3 de julho de 2022
Prancheta 2@3x (1)

Com uma área equivalente a 1.571.000 km² de extensão, o Estado do Amazonas é o maior Estado brasileiro a nível geográfico. Lar de inúmeros povos, comunidades tradicionais e populações metropolitanas, os amazonenses ainda enfrentam desafios de conectividade que atrasam os nortistas em relação ao restante do país.

A geografia singular isolou o povo amazônida, que esperou pacientemente pelos avanços da comunicação no restante do país para poder usufruir dos mesmos recursos, mesmo que em condições inferiores. De internet discada à rede sem fio, era e ainda é difícil se acostumar com as falhas da rede de conectividade, mesmo estando na capital do Amazonas. Agora imagine no interior do Estado.

O exemplo mais simples que podemos citar é o município de Parintins. Uma das mais importantes e influentes cidades do nosso Estado recebe milhares de visitantes no mês de junho, que chegam para aproveitar a disputa de Garantido e Caprichoso no Bumbódromo da localidade. Ao longo do ano, Parintins consegue suportar o acesso à internet de seus moradores, mas, durante os dias que antecedem até o final do festival, é quase impossível se manter conectado 24h.

Apesar de toda reclamação de turistas, as operadoras de rede tentam melhorar a cada ano esse problema pontual, mas pouco foi feito para assegurar o pleno funcionamento da internet durante os dias de festa. A distância, a localidade, o trajeto e o fato de Parintins ser uma ilha no meio do rio Amazonas, são fatores que comprometem e dificultam a permanência da conectividade instantânea.

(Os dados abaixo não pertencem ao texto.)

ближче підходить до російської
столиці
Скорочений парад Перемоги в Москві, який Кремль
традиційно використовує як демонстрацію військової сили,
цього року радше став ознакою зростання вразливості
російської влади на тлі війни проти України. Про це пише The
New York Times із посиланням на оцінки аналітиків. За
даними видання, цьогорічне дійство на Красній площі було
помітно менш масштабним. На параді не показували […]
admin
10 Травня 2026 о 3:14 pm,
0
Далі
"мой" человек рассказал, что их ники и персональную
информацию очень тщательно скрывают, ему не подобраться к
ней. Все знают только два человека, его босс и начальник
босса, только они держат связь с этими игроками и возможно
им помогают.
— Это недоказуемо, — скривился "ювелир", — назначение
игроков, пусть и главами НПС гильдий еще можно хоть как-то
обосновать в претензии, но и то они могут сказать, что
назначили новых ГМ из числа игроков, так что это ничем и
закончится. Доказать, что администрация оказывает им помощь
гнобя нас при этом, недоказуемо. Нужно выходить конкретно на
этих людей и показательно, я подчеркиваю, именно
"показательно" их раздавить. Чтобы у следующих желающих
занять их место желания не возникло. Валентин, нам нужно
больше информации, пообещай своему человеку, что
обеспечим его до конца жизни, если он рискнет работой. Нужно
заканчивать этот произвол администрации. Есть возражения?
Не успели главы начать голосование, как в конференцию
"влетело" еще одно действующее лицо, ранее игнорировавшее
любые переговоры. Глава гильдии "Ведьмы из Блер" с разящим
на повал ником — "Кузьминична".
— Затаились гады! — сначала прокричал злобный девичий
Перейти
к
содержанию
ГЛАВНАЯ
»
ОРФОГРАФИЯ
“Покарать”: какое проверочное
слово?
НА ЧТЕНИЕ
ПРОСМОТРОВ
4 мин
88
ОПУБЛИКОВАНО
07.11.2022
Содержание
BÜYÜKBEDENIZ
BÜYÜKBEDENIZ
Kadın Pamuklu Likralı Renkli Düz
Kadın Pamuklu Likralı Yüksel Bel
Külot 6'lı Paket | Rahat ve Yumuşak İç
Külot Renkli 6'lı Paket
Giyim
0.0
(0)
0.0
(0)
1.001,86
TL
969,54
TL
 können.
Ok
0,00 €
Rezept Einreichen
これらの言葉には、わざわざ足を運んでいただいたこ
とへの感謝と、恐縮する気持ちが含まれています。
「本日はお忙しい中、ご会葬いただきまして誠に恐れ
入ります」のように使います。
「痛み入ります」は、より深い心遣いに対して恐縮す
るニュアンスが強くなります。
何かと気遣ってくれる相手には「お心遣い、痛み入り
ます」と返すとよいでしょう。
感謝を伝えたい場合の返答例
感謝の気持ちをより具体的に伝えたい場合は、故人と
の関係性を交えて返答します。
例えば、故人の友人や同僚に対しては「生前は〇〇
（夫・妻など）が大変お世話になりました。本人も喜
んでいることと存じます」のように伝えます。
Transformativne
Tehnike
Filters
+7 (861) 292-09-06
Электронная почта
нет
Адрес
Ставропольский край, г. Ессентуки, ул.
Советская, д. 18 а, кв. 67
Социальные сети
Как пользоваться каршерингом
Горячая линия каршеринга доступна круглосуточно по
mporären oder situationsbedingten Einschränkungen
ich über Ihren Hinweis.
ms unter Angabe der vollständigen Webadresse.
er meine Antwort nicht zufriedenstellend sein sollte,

Mas não é apenas Parintins que sofre com os fatores, os outros municípios também carecem de serviços de comunicação, sendo obrigados a viverem em isolamento geográfico e tecnológico. Com a pandemia, o acesso a serviços simples, como a educação, atrasou a vida de estudantes que não tinham como assistir aulas, pois não tinham acesso aos meios de comunicação que transmitiam os conteúdos.

Uma das alternativas do governo para driblar o isolamento dos nortistas surgiu através do PAC (Programa Amazônia Conectada). Instituído no ano de 2014, o projeto do governo federal tem como propósito implantar fibra óptica nos leitos dos rios e trechos terrestres, para que eles possam interligar cidades e comunidades, fixando canais de comunicação seguros, ágeis e de confiança.

No ano de 2021, o Governo do Amazonas assinou um Acordo de Cooperação Técnica com o Exército Brasileiro, buscando fortalecer o programa, através da empresa Prodam (Processamento de Dados Amazonas S.A.). “A assinatura do acordo vem possibilitando a ampliação das redes metropolitanas para conectar órgãos públicos (de todas as esferas), bem como hospitais e escolas, o que ampliará a implementação de políticas públicas no interior do Estado”, pontuou o governador do Amazonas, Wilson Lima.

Constituído de três fases, o projeto foi dividido por etapas para atender gradualmente os municípios do Estado, sendo atendidos primeiramente os municípios mais próximos. Na primeira fase, foi feito o lançamento de cabos subfluviais na calha do rio Solimões, no trecho Manaus-Manacapuru-Coari-Tefé, e, pela calha do rio Negro, no trecho Manaus-Novo Airão. Na segunda fase, foram atendidos os municípios de Novo Airão-Vila de Moura-Barcelos. Já na terceira, Barcelos-Santa Isabel do Rio Negro-São Gabriel da Cachoeira.

Ainda que tenha surgido para conectar as unidades do Exército Brasileiro na Amazônia, cerca de 1,5 milhão de pessoas foram beneficiadas igualmente pelo avanço do projeto. Mesmo com os desafios para chegar à região, espera-se que as empresas comecem a considerar os municípios do Estado como possibilidade de serem sedes de suas indústrias, pois o governo está investindo na área.

Durante a semana, o Programa Amazônia Conectada foi pauta na Câmara dos Deputados, uma vez que o deputado Jesus Sérgio (PDT-AC), solicitou uma audiência para tratar dos avanços do projeto. Preocupações como a falta de atratividade na região e a modernização das comunidades do interior são preocupações recorrentes do governo federal. “Sem investimento público, esses brasileiros continuarão no isolamento. E o programa Amazônia Conectada é a esperança de que, com a presença do Estado, mesmo nas localidades mais distantes, cheguem os avanços tecnológicos disponíveis nas cidades” finalizou o parlamentar.

Mais uma vez, nossa região ganha a atenção nacional por conta de um propósito que visa alavancar ainda mais os projetos desenvolvidos na Amazônia. Precisamos de mais visibilidade e investimento, só assim estaremos na rota nacional de comércio e economia.